Start of Source passage

The turnout motor outputs could also be used to control semaphore signals. When set up that way, the SE8C will send a command to the motor to move to any one of 3 positions; full left, center, or full right to simulate the three aspects of a semaphore signal. So if that's the era you want to signal, it can handle that too.

The SE8C has no onboard logic to set signal aspects. That logic must come from another source that issues programmed switch commands based on the situation. That can come from another board, a throttle, or a computer. The board comes with the default switch numbers 257 through 320 and the 4th aspect defaults to a flashing Yellow. The default turnout addresses are 1 through 8. The sensor inputs are 1,1 through 1,8. Setting the board ID to a number other than the default 1 will change the signal address ranges, the sensor addresses, as well as the turnout addresses, though there is the option ro set the signal addresses independant of Board ID. The fourth aspect can also be programmed for flashing green, flashing red, or blank for approach lighting*) Each signal head uses two switch numbers. After the signals are set up, you control the lights with switch commands**.  This is demonstrated very well in the manual when you do the Pre-installation Testing.  For example, Plant 1, Signal A1 will turn Green if you send a closed command to switch 257.  If you send a thrown command to switch 257 the signal will turn Red. If you send a closed command to switch 258 (next in line) that same signal will turn Yellow.  A thrown command to switch 258 will flash Yellow (default). Plant 1, Signal A2 uses switch numbers 259 & 260.  B uses 261 and 262 and C uses 263 and 264.  Plant 2 uses the next 8 switches and so on.

* Approach lighting, by extinguishing the lights when no train is present, is used by railroads to extend the life of the lamps. They "come alive" when a train enters a block controlled by a signal. The SE8C can be configured to duplicate that situation.

** Switch commands: An accessory address being sent a command to either throw or close. Signals, turnouts, and any other accessories controlled by a stationary decoder share a range of addresses, up to 2048. No two accessories can have the same address, so be careful when assigning addresses to your accessories. Loco addresses are handled independently from accessory addresses, so there is no conflict between them. Loco addresses can go up to 9983.

Train Controller® and the SE8C

Step by step for one signal example:

First set up your Switchboard with your track, turnouts, and detectors.  After you have this part working to your satisfaction, add a two, three, or four aspect signal as appropriate for each situation on the Switchboard.  . 

Double click on the signal. Under the General Tab, give it a name, (example: Signal 257 named after the first SW# of the signal, or you can name it based on it's location) and then select the image you want to appear on your Switchboard.  This image is for appearance only and doesn’t have any affect on the operation.

(A note on names. Train Controller uses the name of a switchboard element when referring to it in the properties or operations of another element. When you first add an element, such as a turnout or signal, TC names it based on its location on your switchboard. If you don't assign a new name that you can remember, and you have a number of them, you will have a difficult time figuring out which one to refer to later.

End of Source passage
Start of Supplied data

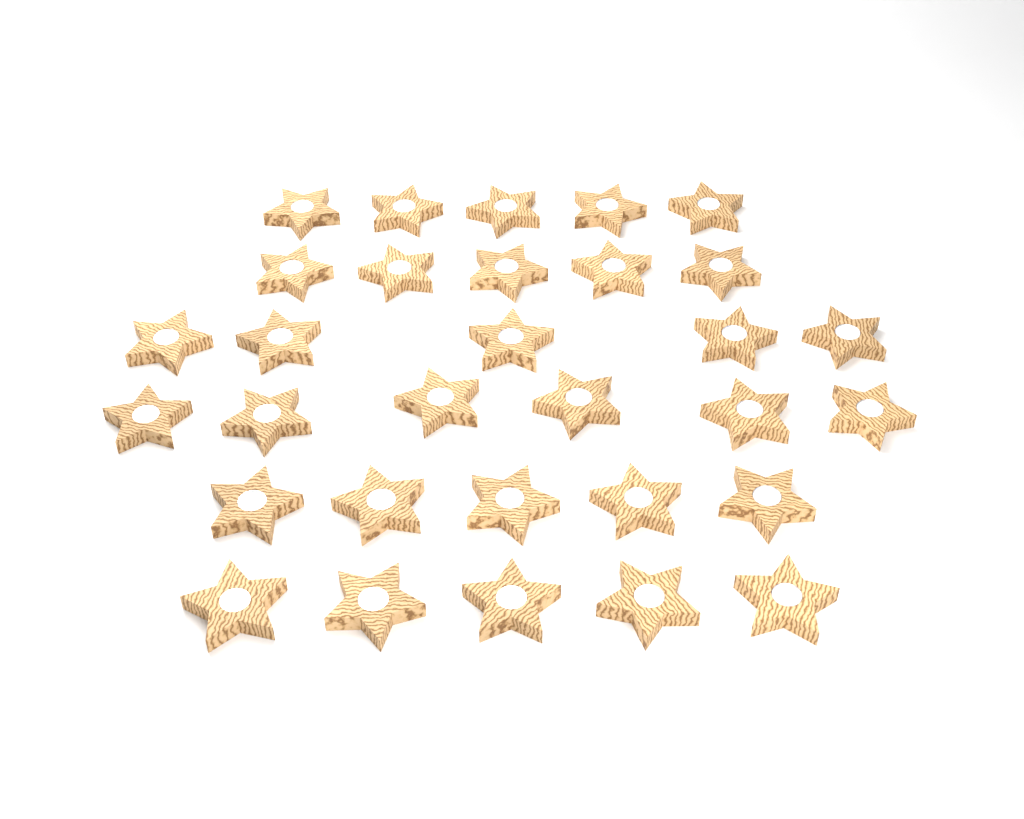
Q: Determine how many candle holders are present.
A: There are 31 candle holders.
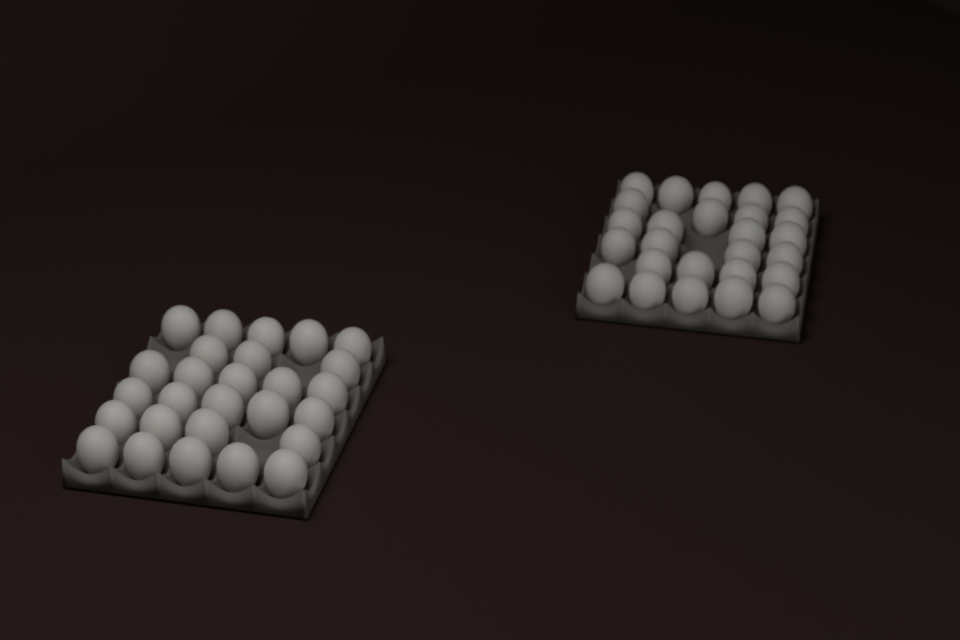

End of Supplied data

Reproduce the stretch of the SE8C passage from "First set up" through "on the operation." without changing a word. Work only from the SE8C passage.

§ **Written solution**:
First set up your Switchboard with your track, turnouts, and detectors.  After you have this part working to your satisfaction, add a two, three, or four aspect signal as appropriate for each situation on the Switchboard.  . 

Double click on the signal. Under the General Tab, give it a name, (example: Signal 257 named after the first SW# of the signal, or you can name it based on it's location) and then select the image you want to appear on your Switchboard.  This image is for appearance only and doesn’t have any affect on the operation.